Looks Like That Post-Rapture Pet-Walking Company Was A Hoax

A New Hampshire man who claimed last year that for a fee of $135 he would arrange to have your dog walked if the Rapture did indeed begin last May 21 and you got taken up to heaven, is now saying that his business venture was a hoax.

A New Hampshire man who claimed last year that for a fee of $135 he would arrange to have your dog walked if the Rapture did indeed begin last May 21 and you got taken up to heaven, is now saying that his business venture was a hoax.

Bart Centre, who last year was interviewed by NPR's Weekend All Things Considered, by The Washington Post and some other organizations, "came clean after the state Insurance Department delivered a subpoena because he appeared to be engaged in 'unauthorized business of insurance' through his Eternal Earth-Bound Pets business," Religion News Service reports.

In a post on a blog that promotes his book The Atheist Camel, Centre now writes that he was essentially just satirizing broadcaster Harold Camping's much-publicized prediction that the Rapture was about to begin:

"Eternal Earth-Bound Pets employs no paid rescuers. It has no clients. It has never issued a service certificate. It has accepted no service contract applications nor received any payments - not a single dollar – in the almost three years of its existence. If I had received a payment my conscience and ethics would have prohibited me from keeping it, as would my Episcopal wife's ire.

"EE-BP is and always has been a poe, a satire, a spoof, a poke at absurd religious belief — a statement and a challenge to believers to belly up to the bar to prove their compassion and genuine commitment to one of their most outlandish interpretations of the bible. And guess what ... they didn't."

He adds that "the NH Insurance Department will be either disappointed or relieved to find out this is all a fantasy and that no clients exist except in my imagination and on the pages of many hundreds of publications." Centre had been claiming, as recently as earlier this month, that he did indeed have some paying clients.

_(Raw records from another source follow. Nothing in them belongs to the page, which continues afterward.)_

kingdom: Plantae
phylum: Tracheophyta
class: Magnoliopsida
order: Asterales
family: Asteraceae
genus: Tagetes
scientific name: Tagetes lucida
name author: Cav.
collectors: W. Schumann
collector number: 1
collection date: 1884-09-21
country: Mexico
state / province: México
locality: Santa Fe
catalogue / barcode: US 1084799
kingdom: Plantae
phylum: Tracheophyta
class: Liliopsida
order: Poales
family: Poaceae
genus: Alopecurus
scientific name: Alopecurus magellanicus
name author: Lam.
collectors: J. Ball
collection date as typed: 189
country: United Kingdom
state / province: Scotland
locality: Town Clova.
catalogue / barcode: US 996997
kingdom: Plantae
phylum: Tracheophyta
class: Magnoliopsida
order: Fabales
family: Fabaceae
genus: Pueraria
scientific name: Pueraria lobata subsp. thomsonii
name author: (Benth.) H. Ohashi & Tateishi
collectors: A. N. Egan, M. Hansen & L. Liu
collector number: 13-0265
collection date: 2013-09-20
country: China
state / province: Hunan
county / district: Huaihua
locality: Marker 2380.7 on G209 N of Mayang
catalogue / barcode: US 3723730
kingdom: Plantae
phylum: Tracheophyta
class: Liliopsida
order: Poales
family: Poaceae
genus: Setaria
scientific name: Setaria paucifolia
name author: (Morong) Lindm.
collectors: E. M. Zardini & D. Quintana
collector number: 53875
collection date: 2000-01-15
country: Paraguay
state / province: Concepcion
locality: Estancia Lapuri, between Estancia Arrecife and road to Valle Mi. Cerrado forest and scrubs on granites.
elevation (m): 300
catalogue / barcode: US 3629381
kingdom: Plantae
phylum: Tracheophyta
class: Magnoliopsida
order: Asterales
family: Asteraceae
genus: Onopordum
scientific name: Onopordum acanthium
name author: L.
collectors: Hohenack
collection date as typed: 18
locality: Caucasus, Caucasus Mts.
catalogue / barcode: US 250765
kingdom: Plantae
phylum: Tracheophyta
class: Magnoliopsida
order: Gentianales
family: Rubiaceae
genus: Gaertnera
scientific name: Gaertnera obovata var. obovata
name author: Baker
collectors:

The Eternal Earth-Bound Pets website still exists, however. And the first Q&A on its FAQ page still says this:

"Q: Is this a Joke?

"A: No. This is a serious offer to our Christian friends who believe in the Second Coming and honestly care about the future of their pets after the Rapture occurs."

We mentioned Centre's supposed venture once, by the way, in a post about Judgment Day entrepreneurs and pranksters. It appears we should have put him in with the jokers, not the capitalist. Our apologies.

Update at 2:30 p.m. ET. Comments From Centre And An Insurance Regulator:

Amy Held of Weekend All Things Considered reached Centre earlier today and says he told her he's sorry for misleading NPR and other news outlets. She also spoke with Richard McCaffrey of the New Hampshire Department of Insurance, who said he's due to meet with Centre next week. McCaffrey said he still wants to know if the venture did start as a hoax, or was begun in the hope that some people really might pay for the service.

The show is planning an update on the story during Saturday's broadcast.